_DATASET RECORDS_:

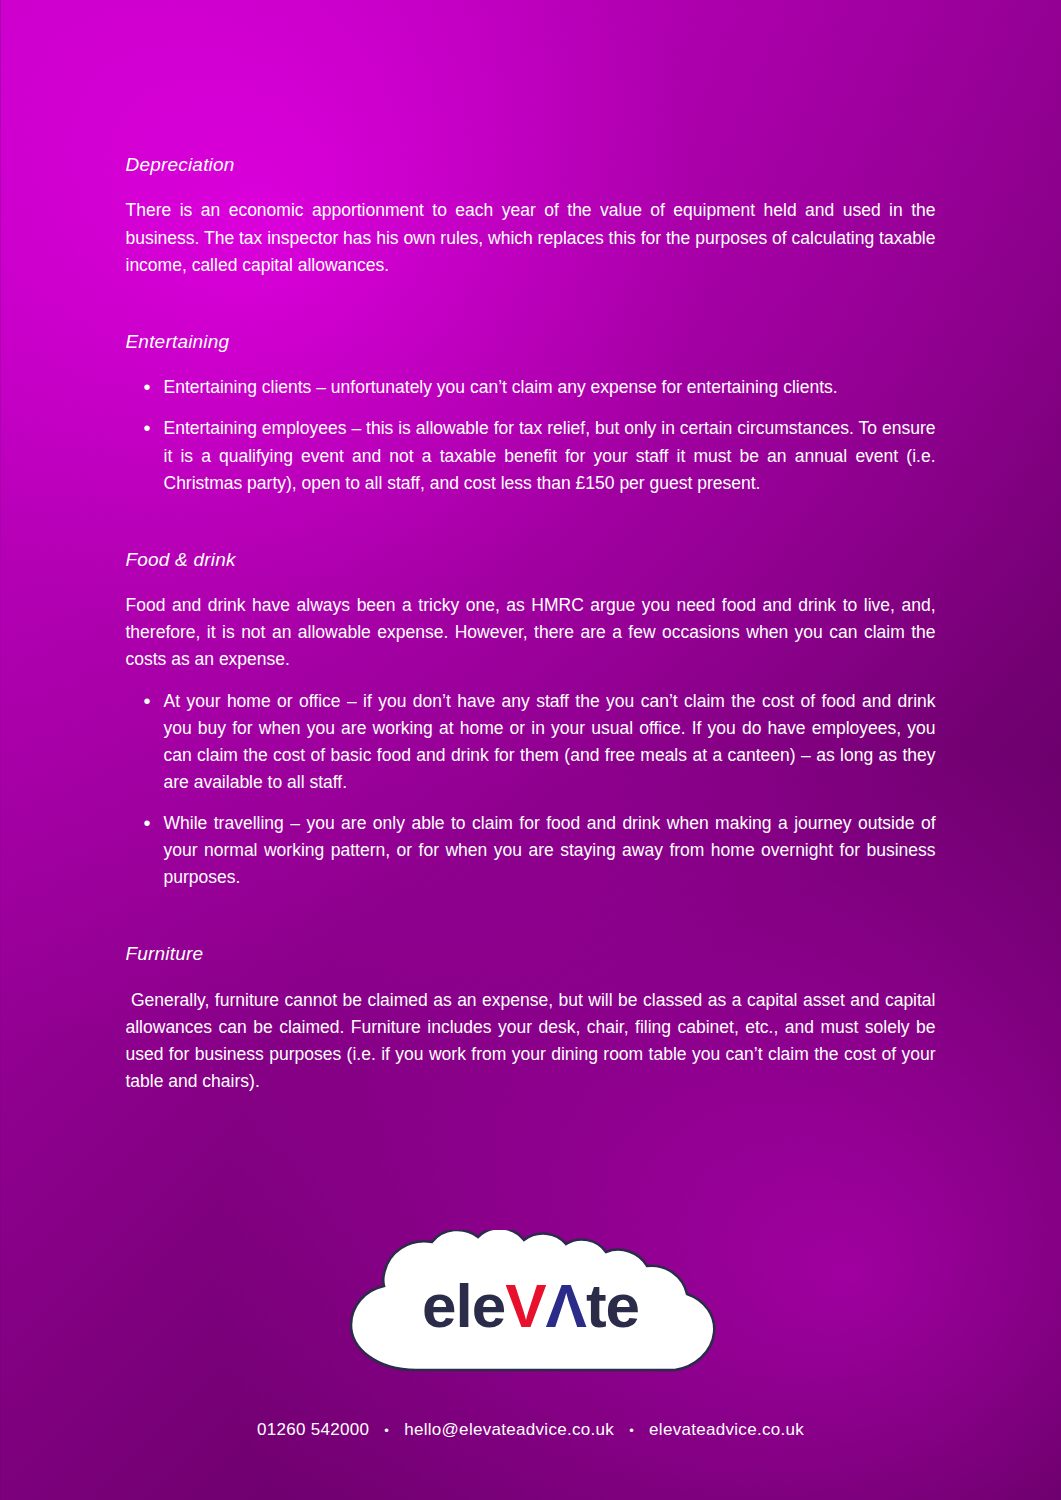Depreciation
There is an economic apportionment to each year of the value of equipment held and used in the business. The tax inspector has his own rules, which replaces this for the purposes of calculating taxable income, called capital allowances.
Entertaining
Entertaining clients – unfortunately you can’t claim any expense for entertaining clients.
Entertaining employees – this is allowable for tax relief, but only in certain circumstances. To ensure it is a qualifying event and not a taxable benefit for your staff it must be an annual event (i.e. Christmas party), open to all staff, and cost less than £150 per guest present.
Food & drink
Food and drink have always been a tricky one, as HMRC argue you need food and drink to live, and, therefore, it is not an allowable expense. However, there are a few occasions when you can claim the costs as an expense.
At your home or office – if you don’t have any staff the you can’t claim the cost of food and drink you buy for when you are working at home or in your usual office. If you do have employees, you can claim the cost of basic food and drink for them (and free meals at a canteen) – as long as they are available to all staff.
While travelling – you are only able to claim for food and drink when making a journey outside of your normal working pattern, or for when you are staying away from home overnight for business purposes.
Furniture
Generally, furniture cannot be claimed as an expense, but will be classed as a capital asset and capital allowances can be claimed. Furniture includes your desk, chair, filing cabinet, etc., and must solely be used for business purposes (i.e. if you work from your dining room table you can’t claim the cost of your table and chairs).
eleVΛte
01260 542000 • hello@elevateadvice.co.uk • elevateadvice.co.uk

_ASSIGNMENT_:
Go through the data and return each line where the word "allowable" appears.

_RESULT_:
Entertaining employees – this is allowable for tax relief, but only in certain circumstances. To ensure it is a qualifying event and not a taxable benefit for your staff it must be an annual event (i.e. Christmas party), open to all staff, and cost less than £150 per guest present.
Food and drink have always been a tricky one, as HMRC argue you need food and drink to live, and, therefore, it is not an allowable expense. However, there are a few occasions when you can claim the costs as an expense.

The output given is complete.